New Chef-based chef Nina Compton shares her stress after she had to lay off nearly 100 people at her two restaurants to stay afloat. She said defeels far outside the doors of their establishments.
“This is about the farmer who supplies me with wonderful products, this is about the fisherman who gives me wonderful shrimp. I keep their job alive,” Compton said. “I fight for a lot of people who do not have a voice that you, you know, are just trying to make things work in their kitchen.”
And without government support for the bailout of the Restaurants Act, she said she “just can’t stay afloat.”
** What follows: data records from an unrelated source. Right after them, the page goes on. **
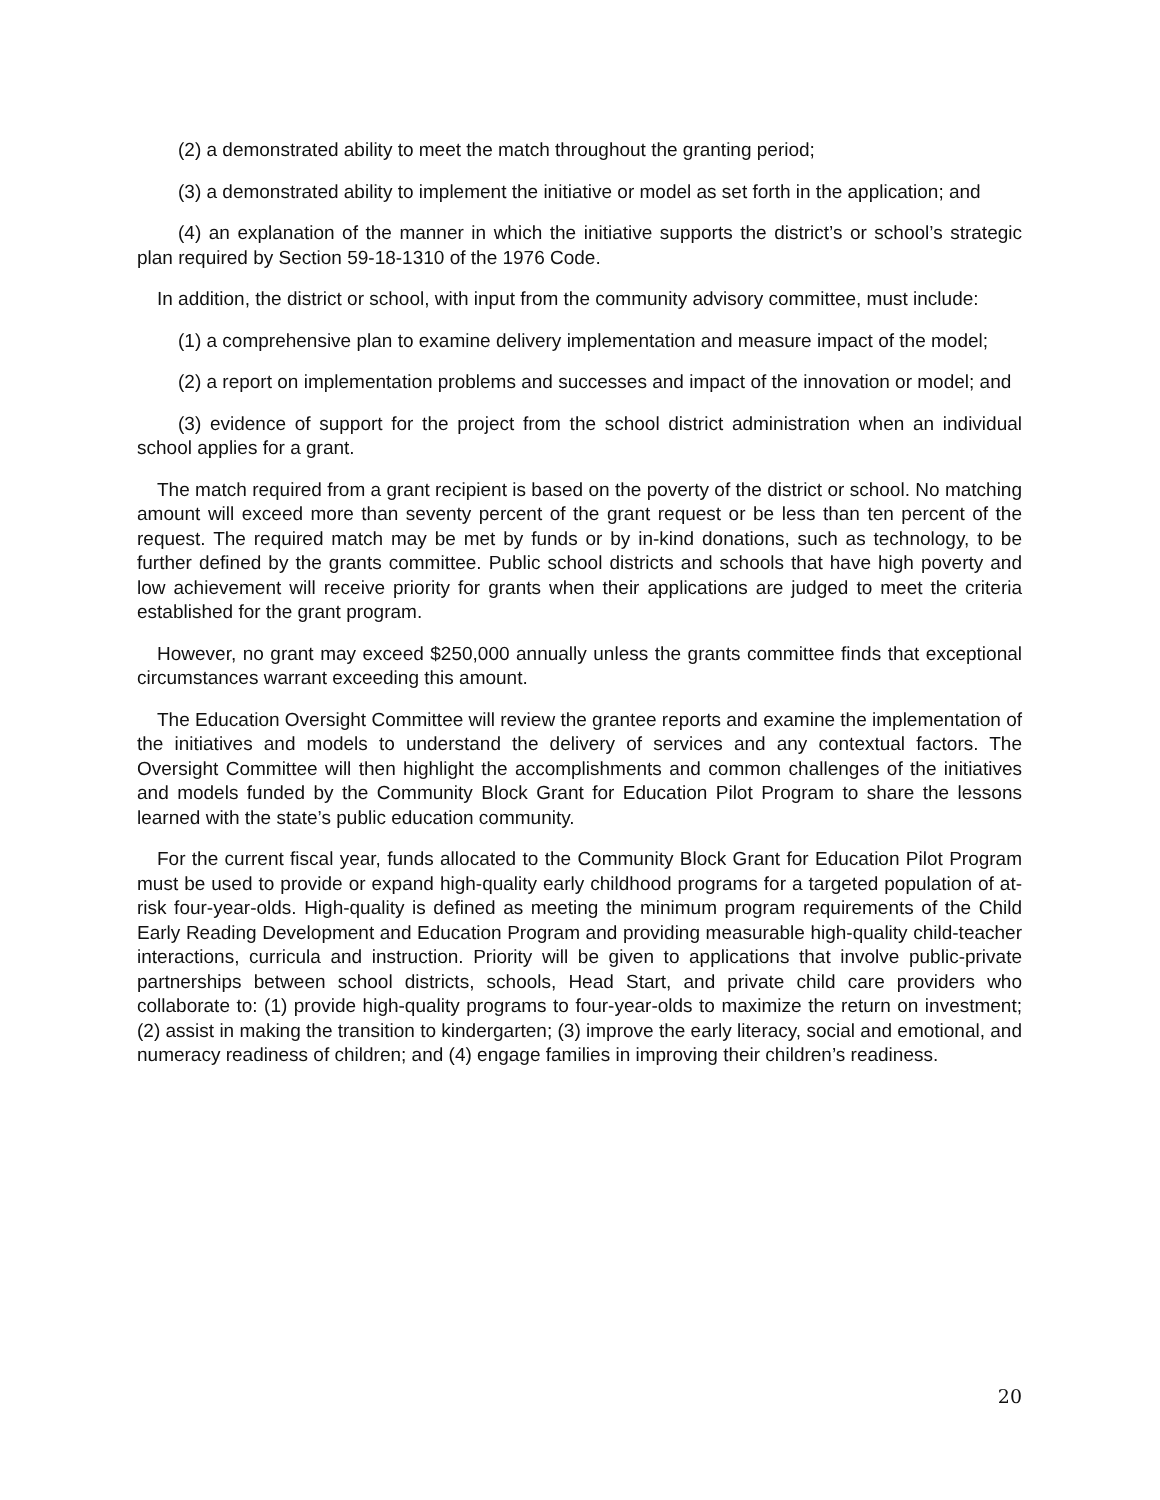(2) a demonstrated ability to meet the match throughout the granting period;
(3) a demonstrated ability to implement the initiative or model as set forth in the application; and
(4) an explanation of the manner in which the initiative supports the district’s or school’s strategic plan required by Section 59-18-1310 of the 1976 Code.
In addition, the district or school, with input from the community advisory committee, must include:
(1) a comprehensive plan to examine delivery implementation and measure impact of the model;
(2) a report on implementation problems and successes and impact of the innovation or model; and
(3) evidence of support for the project from the school district administration when an individual school applies for a grant.
The match required from a grant recipient is based on the poverty of the district or school. No matching amount will exceed more than seventy percent of the grant request or be less than ten percent of the request. The required match may be met by funds or by in-kind donations, such as technology, to be further defined by the grants committee. Public school districts and schools that have high poverty and low achievement will receive priority for grants when their applications are judged to meet the criteria established for the grant program.
However, no grant may exceed $250,000 annually unless the grants committee finds that exceptional circumstances warrant exceeding this amount.
The Education Oversight Committee will review the grantee reports and examine the implementation of the initiatives and models to understand the delivery of services and any contextual factors. The Oversight Committee will then highlight the accomplishments and common challenges of the initiatives and models funded by the Community Block Grant for Education Pilot Program to share the lessons learned with the state’s public education community.
For the current fiscal year, funds allocated to the Community Block Grant for Education Pilot Program must be used to provide or expand high-quality early childhood programs for a targeted population of at-risk four-year-olds. High-quality is defined as meeting the minimum program requirements of the Child Early Reading Development and Education Program and providing measurable high-quality child-teacher interactions, curricula and instruction. Priority will be given to applications that involve public-private partnerships between school districts, schools, Head Start, and private child care providers who collaborate to: (1) provide high-quality programs to four-year-olds to maximize the return on investment; (2) assist in making the transition to kindergarten; (3) improve the early literacy, social and emotional, and numeracy readiness of children; and (4) engage families in improving their children’s readiness.
20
“Everyone is looking for a little hope,” she said.
The Restaurant Coalition says its effort has already called thousands to Congress and nearly 200 co-sponsors have called for legislation in both the House of Representatives and the Senate. Lawmakers are still negotiating a new round of incentive financing, and do not appear close to a deal.
“One of the best places to push incentives is the restaurant industry, because every dollar we typically deposit goes $ 0.95 to $ 0.90 out the door. Our margins are so slim,” Colicchio said. . “We will not take this money and put it in the bag. We will not pay bonuses to drivers. We will not buy supplies. This money will come out in the community.”